Every real AI project so far has been a form of “given this system able to affect the (real or simulated) world, choose a good sequence of control actions for the system”. A robotic arm that picks and loads bins, an autonomous car, or an agent entering commands on an Atari controller are all examples. In all of these cases, the agent is choosing actions from a finite set, and the reward heuristic + set of available actions precludes the agent from hostile behavior.

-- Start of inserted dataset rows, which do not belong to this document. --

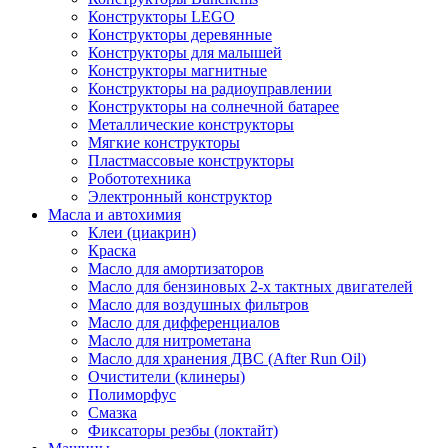
Конструкторы LEGO
Конструкторы деревянные
Конструкторы для малышей
Конструкторы магнитные
Конструкторы на радиоуправлении
Конструкторы на солнечной батарее
Металлические конструкторы
Мягкие конструкторы
Пластмассовые конструкторы
Робототехника
Электронный конструктор
Масла и автохимия
Клеи (циакрин)
Краска
Масло для амортизаторов
Масло для бензиновых 2-х тактных двигателей
Масло для воздушных фильтров
Масло для дифференциалов
Масло для нитрометана
Масло для хранения ДВС (After Run Oil)
Очистители (клинеры)
Полиморфус
Смазка
Фиксаторы резбы (локтайт)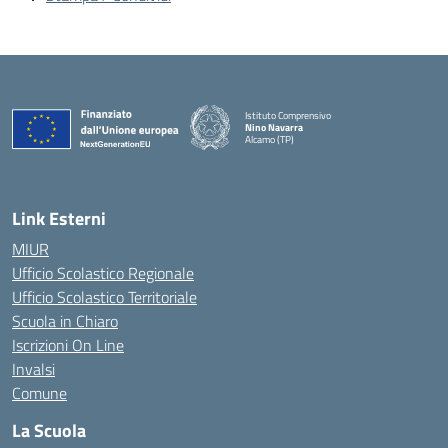
Istituto Comprensivo
Nino Navarra
Alcamo (TP)
— Visita la pagina iniziale della scuola
Link Esterni
MIUR
Ufficio Scolastico Regionale
Ufficio Scolastico Territoriale
Scuola in Chiaro
Iscrizioni On Line
Invalsi
Comune
La Scuola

For example, a robotic arm able to pick and place clothes could theoretically type on a keyboard in reach of the arm and enter the exact sequence of commands needed to trigger nuclear Armageddon (assuming such a sequence exists, it shouldn’t but it might), but it won’t even reach for the keyboard because the agent’s heuristic is based on a reward for picking and placing. Any action that isn’t at least predicted to result in a successful pick or place in future frames seen by the agent won’t be taken.
It seems like you could bypass most alignment problems simply by making sure your heuristics for an agent have clauses to limit scope. “maximum production of paperclips, but only by issue commands to machinery in this warehouse or by ordering online new equipment for the production of paperclips, but no more unique IDs for machinery than you have network ports AND no humans harmed AND no equipment located outside this geographic location AND..”
Each of these statements would be a term in the heuristic, giving the agent a 0 or negative reward if it breaks that particular term. You need redundant terms in case there ends up being a software bug or exploit that causes one of the ‘scope limiting’ clauses to be missed.